Random House raised e-book prices for libraries on March 1 and has since dropped prices on select titles.

Last year, HarperCollins sparked an outcry and inspired a boycott of its books when it announced that e-books sold to libraries would expire after being loaned out 26 times. E-books from Simon & Schuster have become unavailable to libraries. Penguin offers only its backlist, not new releases, of e-books to libraries. Hachette Book Group plans to start piloting an e-book program for libraries but didn't share details.

Of course, libraries have always given readers free access to books that publishers would like to sell, so the dynamics aren't entirely new. Distributors program e-books to be read by just one patron at a time and expire two or three weeks after the checkout date.
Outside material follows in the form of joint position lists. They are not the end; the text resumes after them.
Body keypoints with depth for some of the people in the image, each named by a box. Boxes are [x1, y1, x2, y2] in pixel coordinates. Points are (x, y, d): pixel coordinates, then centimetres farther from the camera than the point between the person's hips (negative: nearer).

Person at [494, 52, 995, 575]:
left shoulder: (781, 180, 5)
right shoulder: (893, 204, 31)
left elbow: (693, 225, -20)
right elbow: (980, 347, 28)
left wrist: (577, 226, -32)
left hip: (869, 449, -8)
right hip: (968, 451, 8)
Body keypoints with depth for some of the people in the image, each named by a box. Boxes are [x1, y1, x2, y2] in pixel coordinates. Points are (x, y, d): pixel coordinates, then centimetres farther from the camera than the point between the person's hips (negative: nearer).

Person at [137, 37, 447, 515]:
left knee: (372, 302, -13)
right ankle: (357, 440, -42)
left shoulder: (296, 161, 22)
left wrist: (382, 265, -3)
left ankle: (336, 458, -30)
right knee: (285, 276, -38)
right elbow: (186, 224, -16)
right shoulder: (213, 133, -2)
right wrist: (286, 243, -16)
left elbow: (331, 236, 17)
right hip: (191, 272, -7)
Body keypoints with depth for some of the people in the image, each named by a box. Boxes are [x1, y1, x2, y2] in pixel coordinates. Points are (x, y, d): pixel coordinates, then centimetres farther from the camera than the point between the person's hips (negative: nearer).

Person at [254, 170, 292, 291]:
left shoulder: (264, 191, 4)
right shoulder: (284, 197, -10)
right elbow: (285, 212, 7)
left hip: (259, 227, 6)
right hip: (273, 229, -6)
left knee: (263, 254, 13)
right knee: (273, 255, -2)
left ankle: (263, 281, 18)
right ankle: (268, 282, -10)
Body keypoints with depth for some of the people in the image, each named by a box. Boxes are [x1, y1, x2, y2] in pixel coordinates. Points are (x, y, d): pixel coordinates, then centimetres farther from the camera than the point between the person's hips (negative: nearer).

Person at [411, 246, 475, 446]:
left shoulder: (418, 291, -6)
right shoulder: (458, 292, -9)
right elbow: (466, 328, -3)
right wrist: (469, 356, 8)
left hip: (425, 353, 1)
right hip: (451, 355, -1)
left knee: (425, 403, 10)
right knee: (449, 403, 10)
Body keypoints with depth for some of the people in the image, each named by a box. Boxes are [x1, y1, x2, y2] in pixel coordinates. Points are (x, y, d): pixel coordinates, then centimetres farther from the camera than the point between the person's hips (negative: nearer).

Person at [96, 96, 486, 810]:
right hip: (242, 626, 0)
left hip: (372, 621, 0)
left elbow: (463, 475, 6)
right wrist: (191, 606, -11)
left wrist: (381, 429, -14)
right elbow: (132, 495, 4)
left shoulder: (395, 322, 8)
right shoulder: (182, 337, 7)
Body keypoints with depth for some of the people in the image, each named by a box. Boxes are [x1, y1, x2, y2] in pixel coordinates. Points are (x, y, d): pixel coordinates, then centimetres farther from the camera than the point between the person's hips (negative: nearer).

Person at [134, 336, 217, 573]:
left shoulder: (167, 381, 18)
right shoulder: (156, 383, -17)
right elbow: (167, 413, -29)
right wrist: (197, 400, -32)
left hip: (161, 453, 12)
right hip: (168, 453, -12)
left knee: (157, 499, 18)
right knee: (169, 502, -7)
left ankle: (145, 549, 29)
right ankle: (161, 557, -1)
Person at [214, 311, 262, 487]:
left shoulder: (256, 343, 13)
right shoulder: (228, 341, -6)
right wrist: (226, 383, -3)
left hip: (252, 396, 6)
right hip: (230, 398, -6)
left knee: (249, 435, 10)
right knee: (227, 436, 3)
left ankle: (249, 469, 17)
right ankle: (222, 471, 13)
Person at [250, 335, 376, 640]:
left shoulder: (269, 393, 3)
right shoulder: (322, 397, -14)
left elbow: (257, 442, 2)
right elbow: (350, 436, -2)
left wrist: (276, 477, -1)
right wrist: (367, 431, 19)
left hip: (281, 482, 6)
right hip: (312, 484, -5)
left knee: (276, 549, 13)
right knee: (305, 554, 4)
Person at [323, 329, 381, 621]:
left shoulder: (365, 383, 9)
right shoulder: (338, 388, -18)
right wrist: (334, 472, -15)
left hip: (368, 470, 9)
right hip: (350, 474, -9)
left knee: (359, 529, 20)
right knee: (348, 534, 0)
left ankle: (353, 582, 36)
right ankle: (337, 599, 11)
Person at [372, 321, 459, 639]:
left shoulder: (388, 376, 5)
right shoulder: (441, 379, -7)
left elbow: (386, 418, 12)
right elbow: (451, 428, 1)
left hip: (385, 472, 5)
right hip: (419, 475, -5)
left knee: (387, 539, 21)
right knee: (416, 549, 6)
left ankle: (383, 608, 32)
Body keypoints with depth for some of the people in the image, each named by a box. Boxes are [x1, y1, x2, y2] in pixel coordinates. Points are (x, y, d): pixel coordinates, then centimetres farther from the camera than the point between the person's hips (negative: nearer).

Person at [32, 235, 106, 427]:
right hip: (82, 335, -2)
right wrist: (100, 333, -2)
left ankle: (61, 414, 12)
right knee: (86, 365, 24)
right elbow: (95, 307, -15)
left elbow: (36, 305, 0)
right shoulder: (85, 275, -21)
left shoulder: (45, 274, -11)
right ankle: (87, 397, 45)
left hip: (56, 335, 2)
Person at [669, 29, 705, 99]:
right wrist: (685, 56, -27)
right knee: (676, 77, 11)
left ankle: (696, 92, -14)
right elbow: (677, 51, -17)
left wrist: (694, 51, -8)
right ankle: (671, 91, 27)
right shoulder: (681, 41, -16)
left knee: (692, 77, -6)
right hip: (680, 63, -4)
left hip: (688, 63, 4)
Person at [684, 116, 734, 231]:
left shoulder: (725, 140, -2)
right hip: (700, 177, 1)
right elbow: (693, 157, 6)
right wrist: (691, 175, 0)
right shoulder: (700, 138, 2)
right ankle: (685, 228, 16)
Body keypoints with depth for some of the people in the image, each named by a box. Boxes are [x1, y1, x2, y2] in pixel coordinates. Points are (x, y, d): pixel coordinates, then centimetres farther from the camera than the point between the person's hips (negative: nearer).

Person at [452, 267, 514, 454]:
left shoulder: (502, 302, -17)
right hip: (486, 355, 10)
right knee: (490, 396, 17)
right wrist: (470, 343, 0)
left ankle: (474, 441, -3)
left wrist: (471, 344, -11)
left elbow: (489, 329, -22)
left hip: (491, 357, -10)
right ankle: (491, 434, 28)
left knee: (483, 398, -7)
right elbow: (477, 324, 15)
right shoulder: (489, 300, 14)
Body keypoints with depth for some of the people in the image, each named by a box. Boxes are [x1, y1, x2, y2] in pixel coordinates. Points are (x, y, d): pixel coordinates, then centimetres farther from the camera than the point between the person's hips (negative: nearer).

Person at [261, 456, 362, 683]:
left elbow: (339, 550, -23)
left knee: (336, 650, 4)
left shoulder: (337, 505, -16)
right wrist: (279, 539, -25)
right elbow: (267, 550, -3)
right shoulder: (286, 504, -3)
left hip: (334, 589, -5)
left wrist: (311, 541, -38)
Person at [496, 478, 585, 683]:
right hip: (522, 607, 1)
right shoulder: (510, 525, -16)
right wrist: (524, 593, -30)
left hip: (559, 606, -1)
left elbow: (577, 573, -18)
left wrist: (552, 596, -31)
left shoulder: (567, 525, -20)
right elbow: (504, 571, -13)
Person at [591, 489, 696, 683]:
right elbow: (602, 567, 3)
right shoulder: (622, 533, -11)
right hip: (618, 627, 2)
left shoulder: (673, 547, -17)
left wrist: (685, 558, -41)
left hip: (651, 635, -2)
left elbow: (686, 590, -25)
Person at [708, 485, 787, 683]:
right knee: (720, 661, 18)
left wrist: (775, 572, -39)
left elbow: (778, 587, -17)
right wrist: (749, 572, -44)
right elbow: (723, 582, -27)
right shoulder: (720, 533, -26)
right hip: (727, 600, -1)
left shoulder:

Hence patrons who don't want to wait might still have an incentive to buy a copy. "Some libraries have a 'buy it now' button for people who don't want to wait," says Molly Raphael, president of the American Library Association (ALA). "So we're doing a whole lot, frankly, to drive people to buy."

But publishers worry that libraries might disrupt sales on new releases, just as publishers are trying desperately to adjust and stay profitable while protecting e-books from piracy.

"Some publishers are not seeing a lot of results in sales of e-books to make up for their huge investments" in digital publishing, says Sue Polanka, head of reference and instruction for Wright State University libraries and editor of "No Shelf Required: E-Books in Libraries." "They are very nervous and uncertain about what the future might bring, and so they're being very cautious."

Libraries' acquisitions accounted for 4.8 percent of all book sales in 2009, based on the latest available figures from the Book Industry Study Group and the ALA. E-book receipts grew from less than 4 percent of all book sales in 2009 to nearly 6 percent in 2010.